La censure de BONTE DIVINE

  Bonté Divine est un film croate du réalisateur Vinko Bresan. Son affiche a été censurée en France, pays de la laïcité. Voici la version révisée ci-dessus. On verra plus bas le modèle initial utilisé dans 32 autres pays, sans aucun problème.

 

Version française de l'affiche du film Bonté Divine Version française de l'affiche du film Bonté Divine

 

Bonté Divine est un film croate du réalisateur Vinko Bresan. Son affiche a été censurée en France, pays de la laïcité. Voici la version révisée ci-dessus. On verra plus bas le modèle initial utilisé dans 32 autres pays, sans aucun problème.

Tournée en 2013, cette comédie sociale grinçante  à l’humour noir a connu un succès phénoménal dans son (petit) pays. Un jeune prêtre fraichement débarqué sur une petite ile croate décide de faire remonter la natalité de ses ouailles en… perçant secrètement les préservatifs vendus par le kiosque du village. S’en suit une série de naissances surprises dans les familles des bons chrétiens.
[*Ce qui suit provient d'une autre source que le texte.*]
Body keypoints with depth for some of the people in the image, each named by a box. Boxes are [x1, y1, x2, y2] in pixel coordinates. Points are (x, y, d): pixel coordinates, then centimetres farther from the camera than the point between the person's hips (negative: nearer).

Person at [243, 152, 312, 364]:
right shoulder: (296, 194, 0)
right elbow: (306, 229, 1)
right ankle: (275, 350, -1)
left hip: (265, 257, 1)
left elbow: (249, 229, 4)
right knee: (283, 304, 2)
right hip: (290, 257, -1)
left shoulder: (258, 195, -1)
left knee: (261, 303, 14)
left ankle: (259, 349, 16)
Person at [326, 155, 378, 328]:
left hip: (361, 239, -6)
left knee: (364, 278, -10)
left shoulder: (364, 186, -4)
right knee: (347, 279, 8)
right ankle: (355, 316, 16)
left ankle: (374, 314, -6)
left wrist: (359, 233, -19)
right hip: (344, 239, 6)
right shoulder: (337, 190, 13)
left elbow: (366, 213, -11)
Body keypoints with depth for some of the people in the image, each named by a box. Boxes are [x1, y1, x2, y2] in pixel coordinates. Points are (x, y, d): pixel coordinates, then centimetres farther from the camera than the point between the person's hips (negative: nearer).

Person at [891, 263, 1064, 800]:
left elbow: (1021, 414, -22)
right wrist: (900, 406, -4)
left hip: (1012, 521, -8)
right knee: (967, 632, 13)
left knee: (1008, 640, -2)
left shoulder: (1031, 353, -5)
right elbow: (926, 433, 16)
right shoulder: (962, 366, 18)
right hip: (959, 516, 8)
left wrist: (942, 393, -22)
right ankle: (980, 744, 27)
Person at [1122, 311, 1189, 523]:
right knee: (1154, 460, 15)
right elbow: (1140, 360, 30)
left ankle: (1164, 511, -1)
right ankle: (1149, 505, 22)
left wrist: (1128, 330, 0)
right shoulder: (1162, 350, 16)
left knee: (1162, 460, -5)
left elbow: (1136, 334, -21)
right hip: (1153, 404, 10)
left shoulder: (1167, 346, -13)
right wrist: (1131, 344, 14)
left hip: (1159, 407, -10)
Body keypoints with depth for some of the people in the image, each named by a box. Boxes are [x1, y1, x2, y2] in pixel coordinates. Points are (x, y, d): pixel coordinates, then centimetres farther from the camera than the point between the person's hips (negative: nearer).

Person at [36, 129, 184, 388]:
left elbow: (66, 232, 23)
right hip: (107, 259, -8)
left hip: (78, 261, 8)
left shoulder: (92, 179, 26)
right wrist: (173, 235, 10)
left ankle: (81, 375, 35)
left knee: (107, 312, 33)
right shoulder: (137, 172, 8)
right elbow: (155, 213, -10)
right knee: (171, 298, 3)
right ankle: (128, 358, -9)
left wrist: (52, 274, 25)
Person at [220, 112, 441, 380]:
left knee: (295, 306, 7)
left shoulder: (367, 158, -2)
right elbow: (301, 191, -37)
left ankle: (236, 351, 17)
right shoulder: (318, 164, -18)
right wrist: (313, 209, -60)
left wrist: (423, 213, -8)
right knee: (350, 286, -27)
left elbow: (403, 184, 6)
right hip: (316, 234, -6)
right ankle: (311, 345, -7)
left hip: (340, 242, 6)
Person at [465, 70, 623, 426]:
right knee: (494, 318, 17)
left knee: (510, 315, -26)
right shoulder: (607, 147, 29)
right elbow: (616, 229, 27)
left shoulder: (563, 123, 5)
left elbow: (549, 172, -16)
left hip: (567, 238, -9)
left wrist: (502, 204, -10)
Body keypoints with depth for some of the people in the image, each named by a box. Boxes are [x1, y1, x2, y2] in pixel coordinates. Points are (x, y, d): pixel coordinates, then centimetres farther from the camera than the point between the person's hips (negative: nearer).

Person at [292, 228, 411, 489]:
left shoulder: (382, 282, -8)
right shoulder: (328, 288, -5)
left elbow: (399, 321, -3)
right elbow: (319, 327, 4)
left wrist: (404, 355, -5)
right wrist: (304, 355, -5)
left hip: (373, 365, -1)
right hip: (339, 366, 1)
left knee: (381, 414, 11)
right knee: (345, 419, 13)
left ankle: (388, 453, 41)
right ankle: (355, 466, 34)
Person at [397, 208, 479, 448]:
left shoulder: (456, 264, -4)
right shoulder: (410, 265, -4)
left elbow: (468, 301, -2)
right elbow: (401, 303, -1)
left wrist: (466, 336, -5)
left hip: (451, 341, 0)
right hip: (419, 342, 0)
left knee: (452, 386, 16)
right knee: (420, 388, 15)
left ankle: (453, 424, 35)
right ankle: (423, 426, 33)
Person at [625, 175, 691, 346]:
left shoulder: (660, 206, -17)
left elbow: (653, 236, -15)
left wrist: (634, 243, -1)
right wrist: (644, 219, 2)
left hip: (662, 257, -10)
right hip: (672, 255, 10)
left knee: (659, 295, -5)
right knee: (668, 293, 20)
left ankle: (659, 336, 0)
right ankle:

D’où le slogan : la comédie qui décapote !

Il faut dire que cette satire anticléricale et antinationaliste pourfend joyeusement le clergé catholique et les xénophobes de tout poil, dans une ambiance délirante à la Kusturica. On y trouve quelques perles et des scènes aussi cocasses qu’amères. Mais le scénario brasse un peu trop large et à la fin, il délaisse le mélo pour le drame emberlificoté. Donc si ce n’est pas un grand film, c’est toutefois une comédie sympa à ne pas rater. Encore un exemple typique de ces films de critique sociale régénérée que l’Europe de l’Est nous envoie régulièrement et que l’on peut voir sur Arte... après minuit.

 

Affiche, version allemande... Affiche, version allemande...

 

Bref, ce film réjouissant, ni voyeur, ni graveleux, ni vulgaire, a remporté plusieurs prix dont le « European Film Award de la Meilleure Comédie », avant d’arriver tardivement en France. Pourquoi ce retard et cette sortie en catimini ?

Il faut dire que Charlie Hebdo s’était porté partenaire du film pour le patronner lors de la sortie nationale. Après les attentats de janvier, les autres partenaires sont partis prudemment sur la pointe des pieds. N’est pas Charlie qui le dit.

Puis les grands circuits de distribution n’ont pas voulu programmer le film qui est visible seulement dans de petites salles. Au départ 25 écrans le 1° avril, puis 35, enfin 70 maintenant, grâce au bouche à oreille. Pourtant la plupart des magasines de cinéma n’ont pas parlé du film. Télérama l’a descendu - sans le voir sans doute, puisqu’il parle « d’humour xénophobe », la rive gauche étant imperméable au second degré.

Quand à l’affiche qui a été utilisée dans les 32 pays où le film est déjà sorti, elle a été refusée en France par les grands groupes qui tiennent les supports publicitaires du cinéma : Decaux, Media Kiosque et Media Transports. Pas question pour eux de représenter un prêtre et une capote sur une affiche publique dans le pays le plus laïc du monde !

 

Affiche de la version espagnole... Affiche de la version espagnole...

 

Il reste toutefois, dans un coin de l’affiche française reproduite en haut de ce billet, et en tout petit, l’un des derniers dessins de Charb qui représente un prêtre portant une capote en guise d’auréole. Loïc Mangeron, le distributeur français, a refusé d’enlever ce discret symbole. Mais il ne figure en réalité que sur les affiches éditées pour les salles de cinéma. Celles du réseau publicitaire public sont clean et les dévots de Civitas peuvent respirer.

La censure de l’affiche de Bonté Divine est intervenue la même semaine que celle, toute aussi saugrenue mais pour d’autres raisons, de l’affiche du concert des prêtres pour les chrétiens d’orient. Si vous avez entendu parler de cette grosse bêtise de la régie du métro parisien, vous ignorez l’autre affaire, celle du film croate. Et pour cause : la presse n’en a rien dit. A l’exception de Daniel Scheidemann dans Arrêt sur images qui, lui, reste Charlie.